Current related party notes payable consist of the following:

  March 31, 2012   June 30,     2011
Notes payable to shareholder, interest rate of 8%, unsecured and payable on December 31, 2012 $ 35,000 $ 35,000
Notes payable to director/shareholder, noninterest-bearing, unsecured and payable on demand   8,500   8,500
Notes payable to shareholder, interest rate of 10%, unsecured and payable on July 31, 2004 (past due)   5,000   5,000
Notes payable to shareholder, interest rate of 10%, unsecured and payable on December 31, 2012   28,000   28,000
Notes payable to shareholder, interest rate of 8%, unsecured and payable on December 31, 2012   14,000   14,000
Notes payable to director/shareholder, interest rate of 8%, unsecured and payable on December 31, 2012   3,500   3,500
Notes payable to shareholder, interest rate of 8%, unsecured and payable on December 31, 2012   20,000   20,000
Notes payable to director/shareholder, interest rate of 8%, unsecured and payable on December 31, 2012   5,000   5,000
Notes payable to director/shareholder, interest rate of 8%, unsecured and payable on December 31, 2012   5,000   5,000
Notes payable to director/shareholder, interest rate of 6%, unsecured and payable on December 31, 2012   1,000   1,000
Notes payable to shareholder, interest rate of 8%, unsecured and payable on December 31, 2012   15,000   15,000
Notes payable to shareholder, interest rate of 6%, unsecured and payable on December 31, 2012   10,000   10,000
Notes payable to shareholder, noninterest-bearing, unsecured and payable on or before May 19, 2012   -   40,000
Notes payable to shareholder, interest rate of 6.67%, due within 5 days of sale of collateral security   20,000   -
    170,000   190,000
         
Less current amount   150,000   150,000
  $ 20,000 $ 40,000

 

On September 8, 2010 we entered into a loan agreement containing certain conversion features whereby the note holder could convert the principal amount of the loan, $100,000, together with accrued interest at the rate of 6% per annum, into shares of our Series B Convertible, Voting, Preferred stock at the conversion rate of $0.20 per share. The Series B Convertible, Voting, Preferred stock could then be further converted to common stock at a ratio of 1:20 after being held for a minimum period of 270 days from the date of issuance.
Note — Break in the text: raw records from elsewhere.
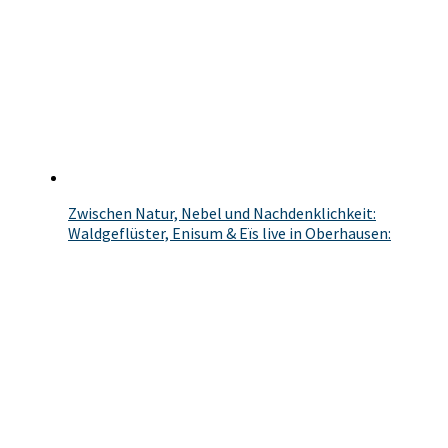
Zwischen Natur, Nebel und Nachdenklichkeit:
Waldgeflüster, Enisum & Eïs live in Oberhausen:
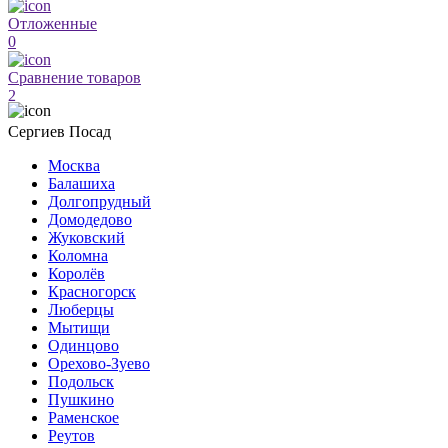
Отложенные
0
Сравнение товаров
2
Сергиев Посад
Москва
Балашиха
Долгопрудный
Домодедово
Жуковский
Коломна
Королёв
Красногорск
Люберцы
Мытищи
Одинцово
Орехово-Зуево
Подольск
Пушкино
Раменское
Реутов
The result of the conversion to common stock would be the issuance of 10,000,000 shares with a fair market value set at the date of the debenture at $0.025 creating a beneficial conversion feature to the debenture equal to $100,000. The cost of the beneficial conversion feature is being amortized over the life of the debenture, two years, and totaled $37,620 for the nine-month period ending March 31, 2012 and $27,907 for the nine-month period ending March 31, 2011. The Company has recorded interest expense for the related party notes of $13,546 and $12,272 for each of the nine-month periods ending March 31, 2012 and 2011, respectively.

 

During October 2011, Wireless Village entered into an inventory financing agreement with a foreign corporation, who is also a shareholder of Concierge, for the purpose of short-term funding of inventory purchases. As of March 31, 2012, Wireless Village owed $20,000 in principal and had paid a total of $8,670 in interest payments for the advanced funds. No interest payments were due or paid by Wireless Village in previous periods.